WASHINGTON – Jewish groups pulled out of an upcoming meeting with Protestant colleagues over a letter from Christian leaders to congressmen calling for a possible suspension of US aid to Israel.
“While we remain committed to continuing our dialogue and our collaboration on the many issues of common concern, the letter represents an escalation in activity that the Jewish participants feel precludes a business-as-usual approach,” stated a letter sent by seven Jewish groups to their Christian counterparts in canceling their participation in the Oct. 22 -23 meeting in New York.

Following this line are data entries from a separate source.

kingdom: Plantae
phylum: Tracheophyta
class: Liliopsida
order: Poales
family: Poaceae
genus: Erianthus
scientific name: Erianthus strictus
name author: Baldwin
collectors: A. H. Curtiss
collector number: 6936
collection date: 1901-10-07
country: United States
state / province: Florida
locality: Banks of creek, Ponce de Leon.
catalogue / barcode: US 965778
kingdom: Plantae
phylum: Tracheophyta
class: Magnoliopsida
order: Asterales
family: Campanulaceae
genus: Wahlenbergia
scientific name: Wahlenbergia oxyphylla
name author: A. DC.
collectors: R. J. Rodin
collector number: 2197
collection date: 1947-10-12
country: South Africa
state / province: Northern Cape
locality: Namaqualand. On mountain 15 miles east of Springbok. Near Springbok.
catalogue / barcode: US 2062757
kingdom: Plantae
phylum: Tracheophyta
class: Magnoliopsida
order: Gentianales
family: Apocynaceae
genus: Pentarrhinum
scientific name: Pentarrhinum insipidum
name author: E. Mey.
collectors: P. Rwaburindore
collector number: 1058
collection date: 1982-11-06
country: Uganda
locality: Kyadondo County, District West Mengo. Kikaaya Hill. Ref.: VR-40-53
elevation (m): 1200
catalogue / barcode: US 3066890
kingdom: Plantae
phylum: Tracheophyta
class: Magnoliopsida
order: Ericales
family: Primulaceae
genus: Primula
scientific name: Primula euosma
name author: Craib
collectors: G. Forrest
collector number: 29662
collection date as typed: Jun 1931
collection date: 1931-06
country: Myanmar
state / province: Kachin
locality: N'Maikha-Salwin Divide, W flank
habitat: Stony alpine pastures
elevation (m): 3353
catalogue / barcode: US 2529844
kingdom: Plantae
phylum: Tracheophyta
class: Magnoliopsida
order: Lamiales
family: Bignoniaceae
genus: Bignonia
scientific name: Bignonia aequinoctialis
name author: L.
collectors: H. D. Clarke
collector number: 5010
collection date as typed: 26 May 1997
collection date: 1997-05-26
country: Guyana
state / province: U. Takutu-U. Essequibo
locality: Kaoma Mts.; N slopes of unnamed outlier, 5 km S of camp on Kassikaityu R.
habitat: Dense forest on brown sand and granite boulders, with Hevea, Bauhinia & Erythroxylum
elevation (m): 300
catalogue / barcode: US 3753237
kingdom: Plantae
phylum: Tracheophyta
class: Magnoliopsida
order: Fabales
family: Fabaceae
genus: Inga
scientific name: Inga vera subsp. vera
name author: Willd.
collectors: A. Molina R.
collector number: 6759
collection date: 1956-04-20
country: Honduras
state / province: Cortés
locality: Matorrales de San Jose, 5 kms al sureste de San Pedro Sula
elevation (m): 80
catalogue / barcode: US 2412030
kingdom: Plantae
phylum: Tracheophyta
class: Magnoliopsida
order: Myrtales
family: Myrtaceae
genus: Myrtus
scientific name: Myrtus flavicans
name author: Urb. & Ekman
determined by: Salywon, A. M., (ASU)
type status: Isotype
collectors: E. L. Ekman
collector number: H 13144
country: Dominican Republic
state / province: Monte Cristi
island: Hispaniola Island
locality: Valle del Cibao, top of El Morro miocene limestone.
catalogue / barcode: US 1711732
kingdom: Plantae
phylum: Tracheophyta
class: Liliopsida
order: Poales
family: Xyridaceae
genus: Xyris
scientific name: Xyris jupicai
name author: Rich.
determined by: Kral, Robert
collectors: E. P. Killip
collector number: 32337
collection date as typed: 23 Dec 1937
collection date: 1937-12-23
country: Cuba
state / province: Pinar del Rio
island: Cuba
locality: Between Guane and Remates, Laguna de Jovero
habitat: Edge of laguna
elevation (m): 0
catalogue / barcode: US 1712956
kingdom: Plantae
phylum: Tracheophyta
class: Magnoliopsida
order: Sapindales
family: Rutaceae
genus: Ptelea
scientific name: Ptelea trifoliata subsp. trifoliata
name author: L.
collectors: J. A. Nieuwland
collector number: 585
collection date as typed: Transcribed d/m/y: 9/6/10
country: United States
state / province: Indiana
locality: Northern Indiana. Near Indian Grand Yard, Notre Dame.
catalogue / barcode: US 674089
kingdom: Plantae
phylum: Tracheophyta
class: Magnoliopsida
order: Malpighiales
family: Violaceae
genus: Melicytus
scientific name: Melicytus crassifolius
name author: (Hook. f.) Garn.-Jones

The event, an annual gathering, is known as the Christian-Jewish Roundtable and began in 2004 when the issue of Protestant groups divesting from their financial portfolios operations doing business with Israel rose to prominence. Prior to the Protestants' letter to the lawmakers, participants had pledged to update one another on activities regarding Israel, such as the Palestinians' statehood push in the United Nations and the upcoming Israeli elections.
The letter by the Jewish representatives was signed by the American Jewish Committee, B’nai B’rith International, the Central Conference of American Rabbis, the Jewish Council for Public Affairs, the Rabbinical Assembly, the Union for Reform Judaism and the United Synagogue of Conservative Judaism. The Anti-Defamation League had announced earlier this week that it would not attend the meeting.
The Jewish groups quit their participation, Ethan Felson, vice president and general counsel of the Jewish Council for Public Affairs umbrella group told JTA, because “There’s been a betrayal of trust. … We have to discern if there’s a positive path forward.”
Signers of the Protestants’ letter to Congress included the heads of the Presbyterian Church (USA), the Evangelical Lutheran Church in America, the United Methodist Church, the National Council of Churches USA and the United Church of Christ.